La Reprise, forte di questo successo, decide che è giunto il momento per celebrare la carriera di Cliff con un live: il cantante non ha nessuna intenzione di lasciarsi andare alla nostalgia, esce in strada in compagnia di Andrew Loog Oldham, produttore dei Rolling Stone, e quello che ne esce - "Live In Concert" – è uno dei più potenti, rabbiosi e feroci dischi di Jimmy Cliff.
Con gli anni Ottanta Cliff chiude il suo rapporto con la Reprise (l'ultimo album è del 1981, "Give The People What They Want"), si sposta alla Columbia e apre una nuova fase della sua carriera: mette insieme una nuova band, gli Oneness, si imbarca in un tour americano con Peter Tosh che culmina con la performance al Reggae Sunsplash, inaugura la collaborazione con Kool And The Gang (nel 1983, con l'ambum "The Power And The Glory") e finalmente, nel 1985, vince un Grammy Award con l'album "Cliff Hanger". È una stagione prolifica, in cui Cliff continua a pubblicare singoli e album sia in Giamaica che in Inghilterra e ancora una volta c'è il cinema sulla sua strada: dopo la parte del cattivo in "The Harder They Come" affianca Robin Williams e Peter O'Toole in "Club Paradise" di Harold Ramis.

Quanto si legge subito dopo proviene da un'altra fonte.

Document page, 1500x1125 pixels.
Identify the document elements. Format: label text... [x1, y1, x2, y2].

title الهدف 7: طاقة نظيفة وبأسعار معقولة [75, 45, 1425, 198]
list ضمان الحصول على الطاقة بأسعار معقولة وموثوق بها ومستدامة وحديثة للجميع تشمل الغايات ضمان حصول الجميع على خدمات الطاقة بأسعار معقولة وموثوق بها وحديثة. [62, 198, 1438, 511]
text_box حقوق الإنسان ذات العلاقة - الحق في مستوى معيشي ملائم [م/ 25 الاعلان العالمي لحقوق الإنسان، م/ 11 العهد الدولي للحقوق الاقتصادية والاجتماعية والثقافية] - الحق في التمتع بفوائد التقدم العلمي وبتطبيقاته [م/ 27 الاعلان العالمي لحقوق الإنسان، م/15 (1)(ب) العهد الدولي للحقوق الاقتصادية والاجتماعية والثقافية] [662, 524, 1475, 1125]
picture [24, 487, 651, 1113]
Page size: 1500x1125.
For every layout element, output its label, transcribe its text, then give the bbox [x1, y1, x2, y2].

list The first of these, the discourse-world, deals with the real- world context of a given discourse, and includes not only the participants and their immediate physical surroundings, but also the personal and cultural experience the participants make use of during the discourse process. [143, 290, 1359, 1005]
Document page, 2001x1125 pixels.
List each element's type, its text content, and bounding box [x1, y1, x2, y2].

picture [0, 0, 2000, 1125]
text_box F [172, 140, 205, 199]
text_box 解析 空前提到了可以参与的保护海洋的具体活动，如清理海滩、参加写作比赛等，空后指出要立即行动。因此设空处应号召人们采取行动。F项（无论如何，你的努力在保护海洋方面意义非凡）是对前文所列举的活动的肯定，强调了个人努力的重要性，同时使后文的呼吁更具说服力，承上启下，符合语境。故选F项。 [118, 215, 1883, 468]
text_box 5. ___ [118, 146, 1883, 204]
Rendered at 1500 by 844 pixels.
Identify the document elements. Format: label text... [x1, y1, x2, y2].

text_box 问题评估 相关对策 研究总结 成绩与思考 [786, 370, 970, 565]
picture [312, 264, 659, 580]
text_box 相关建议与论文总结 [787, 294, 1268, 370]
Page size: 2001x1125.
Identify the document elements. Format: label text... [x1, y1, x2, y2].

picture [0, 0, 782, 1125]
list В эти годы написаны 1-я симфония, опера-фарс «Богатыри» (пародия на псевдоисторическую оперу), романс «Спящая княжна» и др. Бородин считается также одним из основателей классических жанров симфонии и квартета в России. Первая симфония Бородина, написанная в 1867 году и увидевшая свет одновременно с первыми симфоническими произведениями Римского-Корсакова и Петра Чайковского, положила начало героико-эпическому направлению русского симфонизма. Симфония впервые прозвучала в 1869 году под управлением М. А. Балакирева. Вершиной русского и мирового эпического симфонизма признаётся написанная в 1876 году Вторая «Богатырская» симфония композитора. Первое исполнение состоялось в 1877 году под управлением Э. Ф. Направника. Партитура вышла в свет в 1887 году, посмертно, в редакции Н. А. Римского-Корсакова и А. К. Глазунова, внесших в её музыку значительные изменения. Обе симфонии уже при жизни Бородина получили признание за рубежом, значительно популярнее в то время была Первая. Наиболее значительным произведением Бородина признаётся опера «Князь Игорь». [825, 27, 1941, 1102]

Il ritorno nelle classifiche musicali americane avviene nel 1993, quando il singolo cover di "I Can See Clearly Now" (dalla colonna sonora di "Cool Runnings") entra nella top 20 e grazie alle radio cattura nuove generazioni di fan alla sua musica. Con gli anni Novanta Jimmy Cliff raggiunge ormai lo status di santone del reggae, e la consacrazione avviene nel 1999 quando, in duetto con Erykah Badu, interpreta una versione ricca di sentimento di "No Woman No Cry" al Bob Marley All Star Tribute. Le collaborazioni sono ormai numerose, e vanno da Ziggy Marley e Lauryn Hill, da Sarah McLaughlin a Queen Latifah fino ai duetti con Sting, Joe Strummer, Wyclef Jean e molti altri per il suo ritorno discografico nel nuovo millennio, con l'album "Black Magic" uscito per la Artemis Records nel 2004 proprio a cavallo delle sue partecipazioni al festival italiano Rototom Sunsplash.